» EXTRAIT À LIRE
···

L'invasion commença donc de manière très prudente le 17 avril 1793 à Saint Laurent de Cerdans, en mettant à profit la sympathie de la population. Elle se poursuivit en remportant plusieurs victoires, mais avec beaucoup de tergiversations, ce qui laissa à l'armée française le temps de s'organiser et de se doter d'un commandement compétent. La progression espagnole fut ainsi bloquée devant Perpignan. Pour y remédier, Ricardos décida d'occuper le Conflent et la Cerdagne, ce qui lui permettait d'étirer son front et par suite les défenses françaises. Deux armées furent donc envoyées pour faire leur jonction, l'une attaquant Mont-Louis au départ de Puigcerda, l'autre, sous le commandement du Général Crespo, remontant la vallée de la Têt.

 

Le 3 août, les artilleurs espagnols occupèrent sans combat la crête d'en Bulla qui n'était pas gardée, installèrent leurs pièces, et commencèrent le bombardement de Villefranche, dans une configuration qui évoque Dien Bien Phu, même si ce fut, cette fois, beaucoup plus rapide.

 

Exaspérés par l'inertie des autorités militaires (les vieux capitaines de Mazy et de Paluze), plus enclines à négocier leur reddition qu'à se battre, quelques patriotes villefranchois "confisquèrent" deux pièces d'artillerie légère et les hissèrent, non sans mal, sur la croupe voisine de Badabanys, au Sud-Ouest, dans l'espoir de pilonner la position espagnole. Mais l'envoi par Crespo d'un détachement de voltigeurs mit un terme rapide à cette tentative héroïque et désespérée. Quelques heures plus tard, la ville et le fort de Villefranche capitulaient sans gloire, et presque sans combat. Des hauteurs de Campilles, au dessus du fort, une avant-garde des troupes du général Dagobert qui remontaient la Soulane à marche forcée pour rejoindre Mont-Louis et le débloquer, arrivait trop tard pour intervenir, et ne pouvait qu'assister à la reddition. Mais, quelques jours plus tard, les victoires françaises du col de la Perche (nuit du 27 au 28 août) et d'Olette (4 septembre) inversaient le sort des armes, et l'armée espagnole en déroute évacuait presque aussitôt Villefranche, à son tour sans combattre. Ainsi s'achevait le dernier des sièges que Villefranche ait eu à subir.

···

» TRAVAIL DEMANDÉ
A – Relevez toutes les dates données dans l'extrait sur le siège de Villefranche.
B – Recopiez à l'identique toutes les lignes du bloc 1, sans reprendre les images.

···

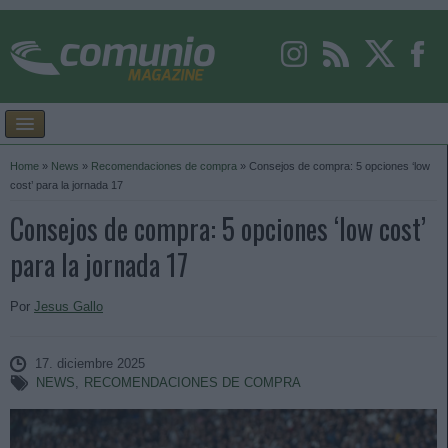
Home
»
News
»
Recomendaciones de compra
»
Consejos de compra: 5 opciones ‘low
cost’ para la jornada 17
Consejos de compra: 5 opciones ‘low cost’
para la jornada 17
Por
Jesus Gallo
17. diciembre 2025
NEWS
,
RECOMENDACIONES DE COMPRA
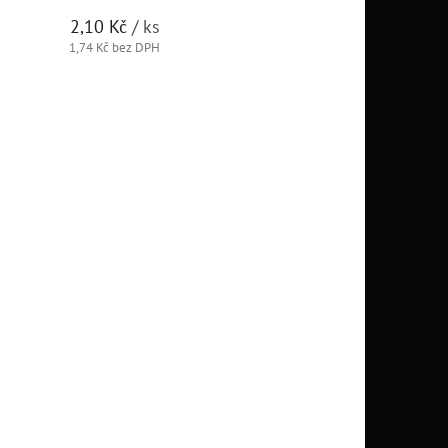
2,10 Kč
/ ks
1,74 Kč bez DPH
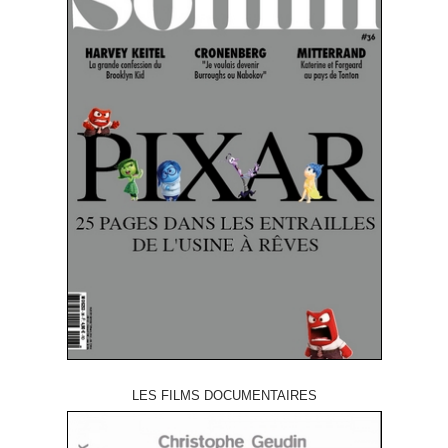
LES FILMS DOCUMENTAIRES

···

» CORRIGÉ
A –
- 17 avril 1793
- 3 août
- nuit du 27 au 28 août
- 4 septembre

B –
Home
»
News
»
Recomendaciones de compra
»
Consejos de compra: 5 opciones ‘low
cost’ para la jornada 17
Consejos de compra: 5 opciones ‘low cost’
para la jornada 17
Por
Jesus Gallo
17. diciembre 2025
NEWS
,
RECOMENDACIONES DE COMPRA
2,10 Kč
/ ks
1,74 Kč bez DPH
LES FILMS DOCUMENTAIRES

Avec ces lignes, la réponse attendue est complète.